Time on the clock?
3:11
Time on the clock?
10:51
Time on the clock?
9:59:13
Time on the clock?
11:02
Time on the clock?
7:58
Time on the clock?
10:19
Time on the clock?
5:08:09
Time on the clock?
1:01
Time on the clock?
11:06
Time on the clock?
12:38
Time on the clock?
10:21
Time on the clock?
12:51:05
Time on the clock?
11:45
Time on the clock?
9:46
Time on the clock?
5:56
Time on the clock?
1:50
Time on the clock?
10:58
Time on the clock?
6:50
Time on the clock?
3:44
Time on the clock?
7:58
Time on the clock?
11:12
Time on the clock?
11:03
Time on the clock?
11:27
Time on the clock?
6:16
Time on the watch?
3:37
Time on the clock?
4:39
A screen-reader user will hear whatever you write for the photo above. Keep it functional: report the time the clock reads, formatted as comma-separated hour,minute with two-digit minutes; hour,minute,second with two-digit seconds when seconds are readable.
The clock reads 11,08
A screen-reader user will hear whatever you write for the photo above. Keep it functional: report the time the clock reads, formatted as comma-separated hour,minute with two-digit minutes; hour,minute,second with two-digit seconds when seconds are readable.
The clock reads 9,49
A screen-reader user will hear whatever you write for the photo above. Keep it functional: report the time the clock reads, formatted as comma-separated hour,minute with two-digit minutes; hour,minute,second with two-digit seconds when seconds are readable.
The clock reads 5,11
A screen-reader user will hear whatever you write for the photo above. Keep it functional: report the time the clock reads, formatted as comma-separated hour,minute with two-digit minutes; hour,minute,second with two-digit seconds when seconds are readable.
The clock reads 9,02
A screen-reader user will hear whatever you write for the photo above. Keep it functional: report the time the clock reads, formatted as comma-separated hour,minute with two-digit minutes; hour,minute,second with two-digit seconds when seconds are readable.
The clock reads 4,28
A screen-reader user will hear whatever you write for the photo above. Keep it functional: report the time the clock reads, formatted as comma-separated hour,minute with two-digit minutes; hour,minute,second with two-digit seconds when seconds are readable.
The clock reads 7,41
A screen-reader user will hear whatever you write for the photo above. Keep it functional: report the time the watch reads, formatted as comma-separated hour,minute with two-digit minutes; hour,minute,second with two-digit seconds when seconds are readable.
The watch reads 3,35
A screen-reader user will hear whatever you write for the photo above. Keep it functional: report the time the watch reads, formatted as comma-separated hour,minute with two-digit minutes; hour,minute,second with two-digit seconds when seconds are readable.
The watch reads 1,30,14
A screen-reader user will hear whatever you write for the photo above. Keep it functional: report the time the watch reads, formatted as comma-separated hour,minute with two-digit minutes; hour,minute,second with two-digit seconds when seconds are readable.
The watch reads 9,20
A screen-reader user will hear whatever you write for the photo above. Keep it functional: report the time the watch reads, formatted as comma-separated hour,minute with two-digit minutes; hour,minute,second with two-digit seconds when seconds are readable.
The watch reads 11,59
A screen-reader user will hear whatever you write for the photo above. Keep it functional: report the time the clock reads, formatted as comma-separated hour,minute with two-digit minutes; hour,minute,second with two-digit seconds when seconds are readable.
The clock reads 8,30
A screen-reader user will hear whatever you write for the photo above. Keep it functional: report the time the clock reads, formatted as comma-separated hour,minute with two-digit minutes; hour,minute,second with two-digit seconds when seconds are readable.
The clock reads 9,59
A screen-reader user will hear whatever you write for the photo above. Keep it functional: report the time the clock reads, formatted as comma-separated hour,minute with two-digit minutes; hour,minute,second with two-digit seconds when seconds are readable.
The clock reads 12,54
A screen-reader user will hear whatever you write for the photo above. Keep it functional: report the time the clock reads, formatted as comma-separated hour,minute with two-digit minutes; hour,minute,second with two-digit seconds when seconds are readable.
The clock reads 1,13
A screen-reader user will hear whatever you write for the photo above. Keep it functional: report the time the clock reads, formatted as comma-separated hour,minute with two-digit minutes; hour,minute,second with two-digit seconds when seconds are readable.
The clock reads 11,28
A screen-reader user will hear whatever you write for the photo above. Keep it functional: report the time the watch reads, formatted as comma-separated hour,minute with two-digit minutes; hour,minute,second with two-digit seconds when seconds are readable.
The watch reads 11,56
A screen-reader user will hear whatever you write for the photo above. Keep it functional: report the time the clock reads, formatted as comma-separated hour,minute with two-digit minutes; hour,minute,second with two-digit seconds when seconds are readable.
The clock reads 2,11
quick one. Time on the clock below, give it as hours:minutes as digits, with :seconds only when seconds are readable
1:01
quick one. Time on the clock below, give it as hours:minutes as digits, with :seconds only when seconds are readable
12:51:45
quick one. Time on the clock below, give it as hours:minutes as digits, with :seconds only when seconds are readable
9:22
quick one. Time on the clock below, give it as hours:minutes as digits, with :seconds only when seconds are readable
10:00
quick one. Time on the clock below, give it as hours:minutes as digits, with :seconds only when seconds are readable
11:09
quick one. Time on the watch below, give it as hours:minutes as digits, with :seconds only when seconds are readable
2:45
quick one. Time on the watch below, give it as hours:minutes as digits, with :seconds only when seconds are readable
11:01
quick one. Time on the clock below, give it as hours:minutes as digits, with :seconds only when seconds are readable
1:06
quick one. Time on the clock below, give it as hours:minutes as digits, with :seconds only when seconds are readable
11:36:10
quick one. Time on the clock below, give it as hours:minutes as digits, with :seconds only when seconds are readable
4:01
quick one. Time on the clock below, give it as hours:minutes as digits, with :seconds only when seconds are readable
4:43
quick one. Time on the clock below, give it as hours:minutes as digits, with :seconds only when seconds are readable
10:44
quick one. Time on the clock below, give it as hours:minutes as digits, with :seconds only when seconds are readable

=-=-=-=-=

Recast the lines from the start of the rows through the line holding "The clock reads 11,08", inclusive, as a Markdown table with the columns No. and Line. Number each line in order and leave out blank lines.

§ **RESULT**
| No. | Line |
|---|---|
| 1 | Time on the clock? |
| 2 | 3:11 |
| 3 | Time on the clock? |
| 4 | 10:51 |
| 5 | Time on the clock? |
| 6 | 9:59:13 |
| 7 | Time on the clock? |
| 8 | 11:02 |
| 9 | Time on the clock? |
| 10 | 7:58 |
| 11 | Time on the clock? |
| 12 | 10:19 |
| 13 | Time on the clock? |
| 14 | 5:08:09 |
| 15 | Time on the clock? |
| 16 | 1:01 |
| 17 | Time on the clock? |
| 18 | 11:06 |
| 19 | Time on the clock? |
| 20 | 12:38 |
| 21 | Time on the clock? |
| 22 | 10:21 |
| 23 | Time on the clock? |
| 24 | 12:51:05 |
| 25 | Time on the clock? |
| 26 | 11:45 |
| 27 | Time on the clock? |
| 28 | 9:46 |
| 29 | Time on the clock? |
| 30 | 5:56 |
| 31 | Time on the clock? |
| 32 | 1:50 |
| 33 | Time on the clock? |
| 34 | 10:58 |
| 35 | Time on the clock? |
| 36 | 6:50 |
| 37 | Time on the clock? |
| 38 | 3:44 |
| 39 | Time on the clock? |
| 40 | 7:58 |
| 41 | Time on the clock? |
| 42 | 11:12 |
| 43 | Time on the clock? |
| 44 | 11:03 |
| 45 | Time on the clock? |
| 46 | 11:27 |
| 47 | Time on the clock? |
| 48 | 6:16 |
| 49 | Time on the watch? |
| 50 | 3:37 |
| 51 | Time on the clock? |
| 52 | 4:39 |
| 53 | A screen-reader user will hear whatever you write for the photo above. Keep it functional: report the time the clock reads, formatted as comma-separated hour,minute with two-digit minutes; hour,minute,second with two-digit seconds when seconds are readable. |
| 54 | The clock reads 11,08 |